Mahasiswa USU Pajang Celana Dalam, Tolak Keberadaan Dosen Asusila
Kasus ini terus merebak setelah sempat tenggelam setahun tanpa penyelesaian yang jelas.
Penulis: M.Andimaz Kahfi |
Merebaknya kasus pelecehan seksual di Kampus FISIP USU, mencoreng nama baik kampus yang sudah melahirkan banyak aktivis kelas wahid itu. Kasus ini memberikan teror baru di kalangan mahasiswa.
Mahasiswi FISIP USU, Adinda Azzahra mengatakan dalam kasus pelecehan oleh dosen, para korban kebanyakan memilih bungkam. Karena ada ketakutan yang merundung para korbannya. Baik itu dari sisi akademis atau pun takut karena dianggap mahasiswa yang tidak baik.
“Saya mahasiswa angkatan 2015. Dan saya sudah dengar rumor ini sejak saya masuk ke dalam kampus," kata Dinda.
"Saya berharap kampus bisa memberikan sanksi tegas dan membuat regulasi sebagai langkah preventif,” sambungnya.
Sementara itu, Dekan FISIP USU Muryanto Amin mengaku sudah serius menangani kasus ini. Muryanto mendorong, korban lainnya bisa membuat laporan tertulis tentang kebejatan dosen yang dialaminya.
“Kalau ada lebih dari satu korban, tolong buat laporan tertulis. Saya akan jamin kerahasiaan identitasnya,” kata Muryanto.
Menurutnya, sanksi bisa diberikan jika ada bukti pendukung untuk membuktikan kasus pelecehan seksual.
Muryanto pun memberi kesan jika sangat sulit untuk mengumpulkan bukti-bukti kasus pelecehan seksual yang dilakukan HS. Makanya dia meminta agar dibuat laporan tertulis.
Kasus ini pun juga sudah ditangani sejak 2018 lalu. Bahkan dia mengaku, kampus sudah memberikan sanksi tegas kepada dosen agar memperbaiki perilakunya dan tidak mengulangi perbuatan itu.

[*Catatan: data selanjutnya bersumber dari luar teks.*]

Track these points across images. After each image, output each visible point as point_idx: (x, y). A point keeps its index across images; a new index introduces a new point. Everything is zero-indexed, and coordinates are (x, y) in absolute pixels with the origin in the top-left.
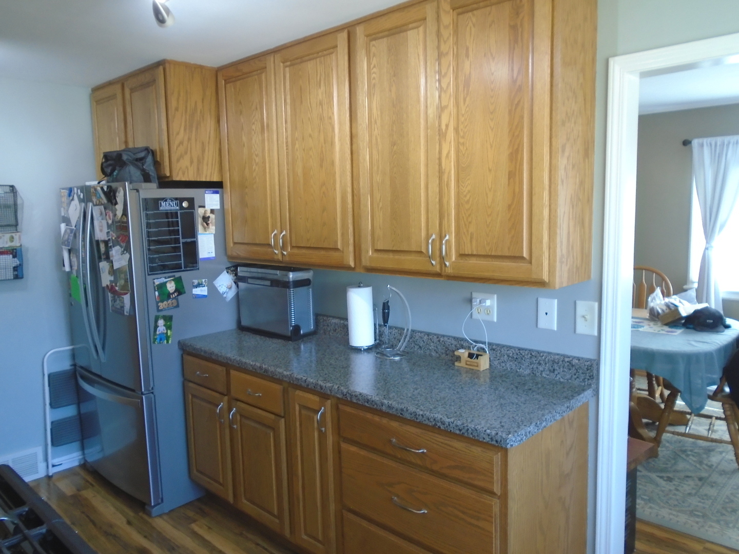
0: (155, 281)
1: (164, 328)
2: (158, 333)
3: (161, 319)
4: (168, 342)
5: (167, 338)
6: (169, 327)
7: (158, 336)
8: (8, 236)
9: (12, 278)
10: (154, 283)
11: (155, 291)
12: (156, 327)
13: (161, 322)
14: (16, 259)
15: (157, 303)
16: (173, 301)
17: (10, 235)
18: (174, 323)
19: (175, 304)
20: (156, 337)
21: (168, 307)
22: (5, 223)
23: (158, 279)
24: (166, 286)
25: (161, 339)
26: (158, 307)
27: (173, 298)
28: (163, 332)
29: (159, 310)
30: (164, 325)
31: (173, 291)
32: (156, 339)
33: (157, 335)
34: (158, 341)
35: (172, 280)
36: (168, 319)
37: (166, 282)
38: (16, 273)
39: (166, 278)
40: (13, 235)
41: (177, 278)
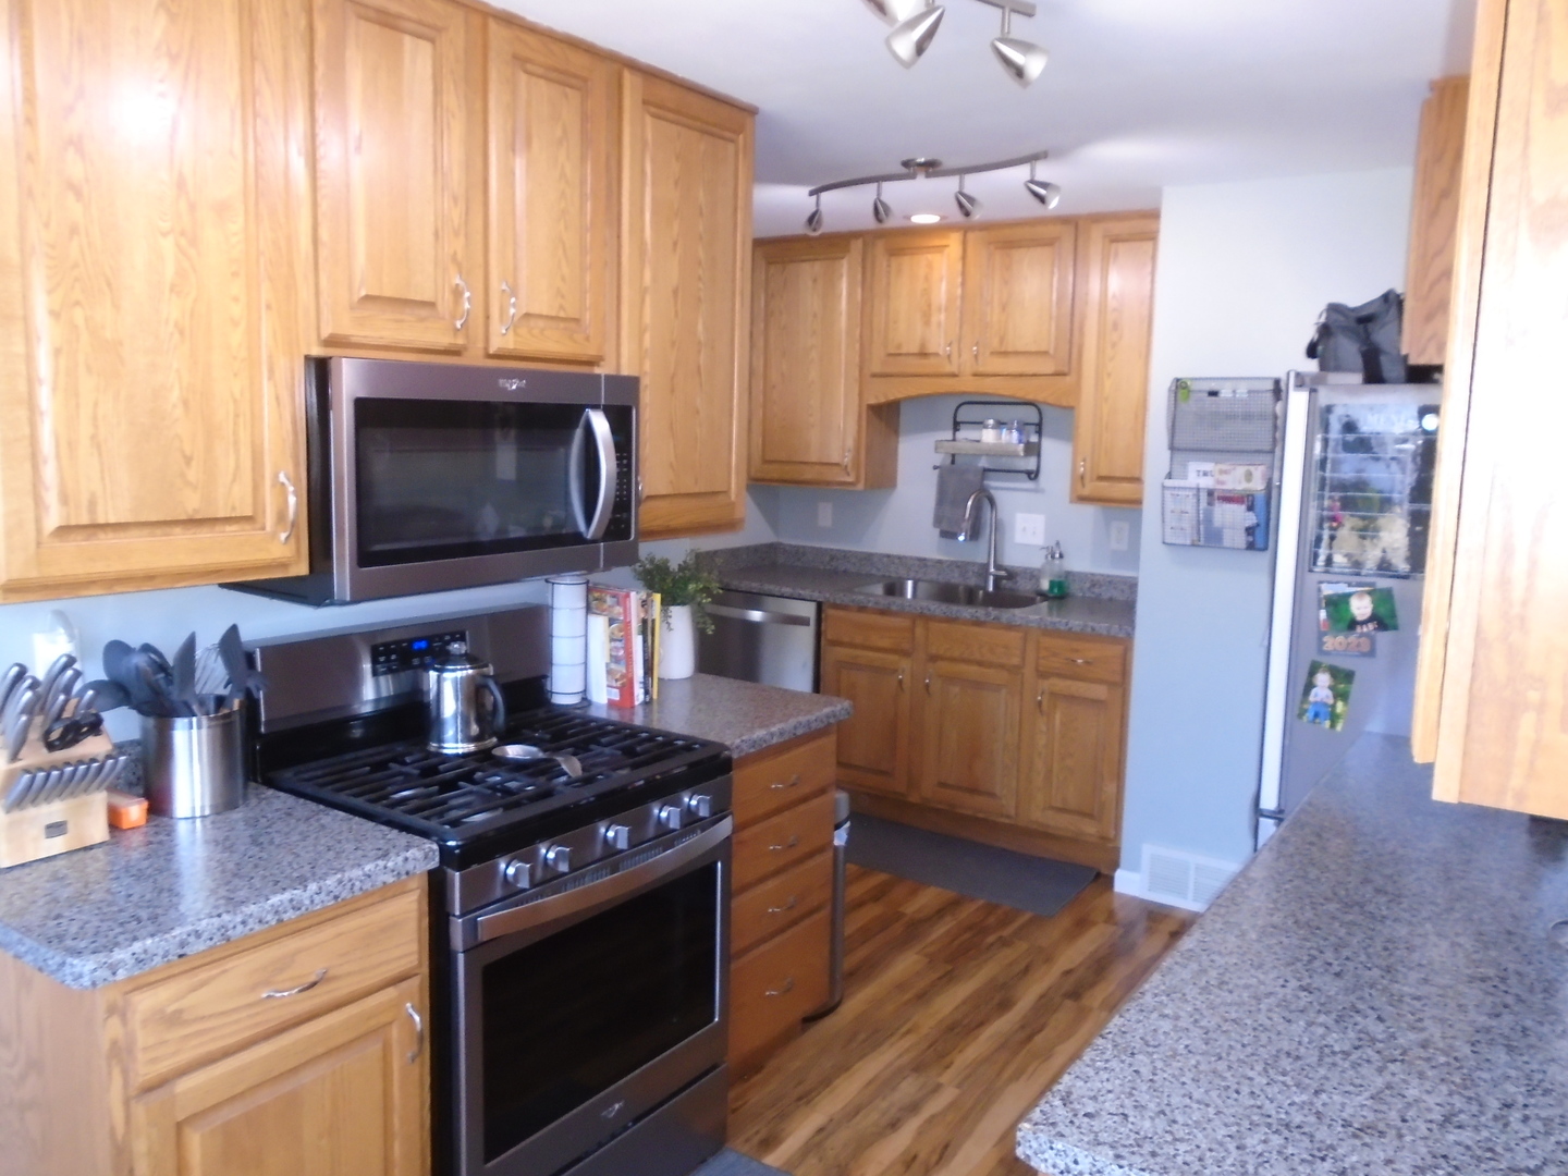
0: (1323, 586)
1: (1330, 693)
2: (1312, 698)
3: (1324, 672)
4: (1333, 726)
5: (1334, 718)
6: (1341, 695)
7: (1310, 707)
8: (1241, 471)
9: (1244, 546)
10: (1319, 590)
11: (1320, 608)
12: (1309, 686)
13: (1323, 679)
14: (1251, 513)
15: (1321, 635)
16: (1363, 640)
17: (1246, 468)
18: (1355, 689)
19: (1366, 648)
20: (1305, 706)
21: (1345, 650)
22: (1254, 448)
23: (1329, 582)
24: (1347, 603)
25: (1316, 715)
26: (1321, 643)
27: (1362, 635)
28: (1325, 700)
29: (1321, 651)
30: (1331, 688)
31: (1365, 617)
32: (1306, 711)
33: (1310, 703)
34: (1309, 715)
35: (1369, 593)
36: (1342, 677)
37: (1349, 595)
38: (1251, 539)
39: (1350, 585)
40: (1252, 468)
41: (1381, 590)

Sejak Mei 2018, kasus itu tidak menemukan bukti baru sebelum akhirnya kembali merebak Mei 2019.
Muryanto juga menunjukkan peraturan yang bisa menjerat pelaku untuk mendapatkan sanksi.
Dalam dua minggu terakhir, kampus kembali mulai mengumpulkan bukti-bukti kasus tersebut.
“Sanksi sudah ada. Karena ini masuk dalam kode etik. Untuk menegakan kode etik itu, harus ada bukti. Kalau ada bukti baru kita akan proses secara proporsional. Harus ada bukti yang kuat proses pemecatan itu. Karena mengikuti prosedur untuk pemecatan PNS," jelas Muryanto.